**Exercise inputs**
↓↓↓

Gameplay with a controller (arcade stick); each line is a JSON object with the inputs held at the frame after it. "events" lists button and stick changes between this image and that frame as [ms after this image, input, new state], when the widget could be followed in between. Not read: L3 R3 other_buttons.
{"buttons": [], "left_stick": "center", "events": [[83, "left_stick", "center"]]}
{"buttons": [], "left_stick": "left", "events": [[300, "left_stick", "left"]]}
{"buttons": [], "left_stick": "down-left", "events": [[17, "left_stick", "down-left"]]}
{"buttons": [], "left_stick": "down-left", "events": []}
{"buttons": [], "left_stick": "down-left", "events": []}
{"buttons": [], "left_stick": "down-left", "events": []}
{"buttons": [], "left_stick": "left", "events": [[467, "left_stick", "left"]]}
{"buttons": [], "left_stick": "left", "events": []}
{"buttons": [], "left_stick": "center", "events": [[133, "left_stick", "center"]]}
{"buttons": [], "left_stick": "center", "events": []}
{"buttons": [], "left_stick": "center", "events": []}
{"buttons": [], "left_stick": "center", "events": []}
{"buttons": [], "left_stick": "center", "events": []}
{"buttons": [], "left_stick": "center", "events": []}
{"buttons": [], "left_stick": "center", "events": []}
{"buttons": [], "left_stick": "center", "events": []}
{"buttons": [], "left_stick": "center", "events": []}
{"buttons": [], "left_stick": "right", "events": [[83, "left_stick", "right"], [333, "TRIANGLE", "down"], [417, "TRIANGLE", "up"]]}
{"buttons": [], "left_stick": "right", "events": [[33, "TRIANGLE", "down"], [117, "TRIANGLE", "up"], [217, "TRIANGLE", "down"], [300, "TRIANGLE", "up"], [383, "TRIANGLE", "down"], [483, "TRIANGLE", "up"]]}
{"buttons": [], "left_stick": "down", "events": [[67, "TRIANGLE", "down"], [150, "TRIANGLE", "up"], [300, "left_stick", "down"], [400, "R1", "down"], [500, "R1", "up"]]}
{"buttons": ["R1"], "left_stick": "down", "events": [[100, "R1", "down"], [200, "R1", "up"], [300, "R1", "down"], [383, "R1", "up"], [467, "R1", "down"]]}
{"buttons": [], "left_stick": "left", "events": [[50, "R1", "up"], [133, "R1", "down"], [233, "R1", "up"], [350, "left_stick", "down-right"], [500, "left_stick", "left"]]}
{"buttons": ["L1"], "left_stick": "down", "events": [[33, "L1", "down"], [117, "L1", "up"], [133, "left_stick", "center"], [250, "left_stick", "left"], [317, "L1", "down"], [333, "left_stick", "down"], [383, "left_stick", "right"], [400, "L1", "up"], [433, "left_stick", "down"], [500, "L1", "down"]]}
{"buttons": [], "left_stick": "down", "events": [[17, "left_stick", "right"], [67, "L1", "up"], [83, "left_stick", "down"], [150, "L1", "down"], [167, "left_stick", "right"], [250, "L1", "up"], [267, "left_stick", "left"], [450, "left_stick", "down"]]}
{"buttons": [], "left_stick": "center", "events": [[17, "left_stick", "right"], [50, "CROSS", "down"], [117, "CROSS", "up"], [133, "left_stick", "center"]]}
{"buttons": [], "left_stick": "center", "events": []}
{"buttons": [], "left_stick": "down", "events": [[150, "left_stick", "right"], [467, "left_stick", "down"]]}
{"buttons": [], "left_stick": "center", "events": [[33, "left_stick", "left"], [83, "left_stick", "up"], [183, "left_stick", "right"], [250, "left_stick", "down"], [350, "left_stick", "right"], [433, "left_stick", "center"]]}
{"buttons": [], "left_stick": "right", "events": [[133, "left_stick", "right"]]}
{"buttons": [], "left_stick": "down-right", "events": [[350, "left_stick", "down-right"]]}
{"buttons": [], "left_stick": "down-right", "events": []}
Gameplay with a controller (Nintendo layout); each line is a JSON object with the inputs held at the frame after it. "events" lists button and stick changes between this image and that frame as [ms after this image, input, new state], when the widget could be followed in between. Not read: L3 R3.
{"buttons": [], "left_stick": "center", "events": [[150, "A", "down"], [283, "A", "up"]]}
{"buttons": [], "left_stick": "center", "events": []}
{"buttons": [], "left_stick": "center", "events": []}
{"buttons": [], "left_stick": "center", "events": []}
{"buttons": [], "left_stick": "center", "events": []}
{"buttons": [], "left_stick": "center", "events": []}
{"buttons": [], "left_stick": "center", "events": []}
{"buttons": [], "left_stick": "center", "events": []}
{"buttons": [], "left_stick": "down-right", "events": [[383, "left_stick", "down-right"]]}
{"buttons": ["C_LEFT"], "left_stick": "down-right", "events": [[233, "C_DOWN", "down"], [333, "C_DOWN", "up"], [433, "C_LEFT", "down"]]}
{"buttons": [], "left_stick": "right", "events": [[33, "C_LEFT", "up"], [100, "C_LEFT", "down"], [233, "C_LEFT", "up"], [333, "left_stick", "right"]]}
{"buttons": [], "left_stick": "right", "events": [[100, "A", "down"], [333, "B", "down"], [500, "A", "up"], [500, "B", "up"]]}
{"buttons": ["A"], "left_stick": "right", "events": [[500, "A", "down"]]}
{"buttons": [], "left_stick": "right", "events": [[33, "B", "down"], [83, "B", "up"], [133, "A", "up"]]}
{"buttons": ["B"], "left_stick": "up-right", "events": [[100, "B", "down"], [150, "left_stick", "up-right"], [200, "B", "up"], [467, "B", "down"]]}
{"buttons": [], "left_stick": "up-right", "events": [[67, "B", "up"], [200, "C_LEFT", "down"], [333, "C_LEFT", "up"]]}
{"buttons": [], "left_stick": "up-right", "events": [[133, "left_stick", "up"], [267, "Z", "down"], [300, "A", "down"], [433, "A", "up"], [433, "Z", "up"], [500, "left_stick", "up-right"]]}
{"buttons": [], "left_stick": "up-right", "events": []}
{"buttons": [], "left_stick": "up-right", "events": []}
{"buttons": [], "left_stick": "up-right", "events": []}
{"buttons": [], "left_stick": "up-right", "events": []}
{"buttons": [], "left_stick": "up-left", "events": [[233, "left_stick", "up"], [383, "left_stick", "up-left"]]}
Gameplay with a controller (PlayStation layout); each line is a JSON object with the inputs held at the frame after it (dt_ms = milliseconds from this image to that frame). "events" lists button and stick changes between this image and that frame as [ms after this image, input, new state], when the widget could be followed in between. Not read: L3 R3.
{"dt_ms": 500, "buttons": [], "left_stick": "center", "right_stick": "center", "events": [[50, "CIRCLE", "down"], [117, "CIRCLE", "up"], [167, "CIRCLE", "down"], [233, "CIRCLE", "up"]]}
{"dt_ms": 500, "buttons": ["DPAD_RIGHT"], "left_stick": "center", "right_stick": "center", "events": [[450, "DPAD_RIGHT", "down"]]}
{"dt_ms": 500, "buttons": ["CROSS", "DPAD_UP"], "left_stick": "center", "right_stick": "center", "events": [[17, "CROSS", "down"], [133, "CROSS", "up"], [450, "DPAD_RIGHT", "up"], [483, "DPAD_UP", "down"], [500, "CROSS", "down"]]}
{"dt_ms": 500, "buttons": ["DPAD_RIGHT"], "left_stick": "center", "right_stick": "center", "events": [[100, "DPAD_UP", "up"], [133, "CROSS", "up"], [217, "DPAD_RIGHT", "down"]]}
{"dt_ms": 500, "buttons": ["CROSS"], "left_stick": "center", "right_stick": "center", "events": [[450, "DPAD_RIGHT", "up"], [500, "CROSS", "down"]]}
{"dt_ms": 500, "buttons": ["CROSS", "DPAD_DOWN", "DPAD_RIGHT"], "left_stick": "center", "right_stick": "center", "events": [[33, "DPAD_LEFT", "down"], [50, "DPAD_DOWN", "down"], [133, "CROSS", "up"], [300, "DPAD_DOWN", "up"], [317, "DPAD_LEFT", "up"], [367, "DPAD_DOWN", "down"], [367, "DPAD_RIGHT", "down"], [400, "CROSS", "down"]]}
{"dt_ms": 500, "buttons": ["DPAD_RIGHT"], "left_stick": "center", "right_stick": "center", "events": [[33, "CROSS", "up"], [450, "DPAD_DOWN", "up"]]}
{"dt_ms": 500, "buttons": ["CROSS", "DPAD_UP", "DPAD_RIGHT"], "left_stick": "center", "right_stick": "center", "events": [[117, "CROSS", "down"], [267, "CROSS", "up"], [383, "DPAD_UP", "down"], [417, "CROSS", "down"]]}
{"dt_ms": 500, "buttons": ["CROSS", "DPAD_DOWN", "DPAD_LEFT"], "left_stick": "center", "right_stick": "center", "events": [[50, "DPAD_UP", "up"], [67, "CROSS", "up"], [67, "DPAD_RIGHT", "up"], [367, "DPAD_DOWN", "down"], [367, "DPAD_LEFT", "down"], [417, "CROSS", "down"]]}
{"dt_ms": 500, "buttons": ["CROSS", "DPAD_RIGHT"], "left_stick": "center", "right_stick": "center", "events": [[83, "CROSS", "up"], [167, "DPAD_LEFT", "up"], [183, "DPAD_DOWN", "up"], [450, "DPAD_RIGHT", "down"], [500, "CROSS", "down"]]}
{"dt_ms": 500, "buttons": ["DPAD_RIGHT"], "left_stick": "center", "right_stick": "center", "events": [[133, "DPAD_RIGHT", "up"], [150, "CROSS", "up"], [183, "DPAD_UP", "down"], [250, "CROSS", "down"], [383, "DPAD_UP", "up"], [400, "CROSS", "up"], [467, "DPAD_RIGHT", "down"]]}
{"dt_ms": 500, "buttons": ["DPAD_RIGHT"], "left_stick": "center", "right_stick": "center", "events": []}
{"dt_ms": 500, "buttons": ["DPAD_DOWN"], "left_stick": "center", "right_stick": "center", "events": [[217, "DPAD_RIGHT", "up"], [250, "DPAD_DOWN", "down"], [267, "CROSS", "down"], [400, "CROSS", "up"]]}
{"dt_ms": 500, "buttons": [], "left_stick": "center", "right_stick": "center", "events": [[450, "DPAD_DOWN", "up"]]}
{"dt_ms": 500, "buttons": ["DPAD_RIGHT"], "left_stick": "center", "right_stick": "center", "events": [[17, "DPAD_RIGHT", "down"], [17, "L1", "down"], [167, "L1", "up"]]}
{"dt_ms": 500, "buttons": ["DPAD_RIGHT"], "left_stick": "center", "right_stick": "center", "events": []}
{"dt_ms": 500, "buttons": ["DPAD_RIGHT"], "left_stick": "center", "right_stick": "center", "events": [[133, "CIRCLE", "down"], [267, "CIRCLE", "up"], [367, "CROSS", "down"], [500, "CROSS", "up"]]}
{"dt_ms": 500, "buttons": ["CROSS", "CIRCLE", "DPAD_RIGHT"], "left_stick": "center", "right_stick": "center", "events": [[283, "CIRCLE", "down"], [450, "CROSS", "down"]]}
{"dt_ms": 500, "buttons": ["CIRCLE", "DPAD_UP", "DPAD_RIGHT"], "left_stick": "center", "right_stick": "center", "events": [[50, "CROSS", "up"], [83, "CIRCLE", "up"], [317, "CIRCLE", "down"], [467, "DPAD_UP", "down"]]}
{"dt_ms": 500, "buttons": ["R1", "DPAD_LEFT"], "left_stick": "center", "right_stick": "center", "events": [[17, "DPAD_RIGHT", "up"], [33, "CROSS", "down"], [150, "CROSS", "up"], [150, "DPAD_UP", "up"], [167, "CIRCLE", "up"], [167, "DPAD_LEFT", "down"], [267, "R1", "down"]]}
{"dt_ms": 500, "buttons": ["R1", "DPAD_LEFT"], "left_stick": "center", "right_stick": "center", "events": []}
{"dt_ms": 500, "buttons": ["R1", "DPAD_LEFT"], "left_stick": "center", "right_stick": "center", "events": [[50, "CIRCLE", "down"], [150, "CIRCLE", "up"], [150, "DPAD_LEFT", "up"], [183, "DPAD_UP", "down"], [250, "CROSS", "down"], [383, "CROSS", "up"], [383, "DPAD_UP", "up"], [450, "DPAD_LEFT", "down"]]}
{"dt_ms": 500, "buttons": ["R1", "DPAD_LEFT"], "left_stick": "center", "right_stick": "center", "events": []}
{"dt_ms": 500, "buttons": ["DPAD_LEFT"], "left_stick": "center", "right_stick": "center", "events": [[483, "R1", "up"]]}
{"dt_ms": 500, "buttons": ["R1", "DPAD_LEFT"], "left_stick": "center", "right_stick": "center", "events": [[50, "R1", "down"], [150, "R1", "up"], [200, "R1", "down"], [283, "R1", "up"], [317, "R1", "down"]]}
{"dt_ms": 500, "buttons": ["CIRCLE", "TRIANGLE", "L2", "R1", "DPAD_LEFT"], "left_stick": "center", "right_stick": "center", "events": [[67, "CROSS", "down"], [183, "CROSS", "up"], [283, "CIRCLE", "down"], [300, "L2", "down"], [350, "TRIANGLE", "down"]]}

↑↑↑

Filter the entries above down to the lines that contain the word "layout".

**Answer to the exercise**
Gameplay with a controller (Nintendo layout); each line is a JSON object with the inputs held at the frame after it. "events" lists button and stick changes between this image and that frame as [ms after this image, input, new state], when the widget could be followed in between. Not read: L3 R3.
Gameplay with a controller (PlayStation layout); each line is a JSON object with the inputs held at the frame after it (dt_ms = milliseconds from this image to that frame). "events" lists button and stick changes between this image and that frame as [ms after this image, input, new state], when the widget could be followed in between. Not read: L3 R3.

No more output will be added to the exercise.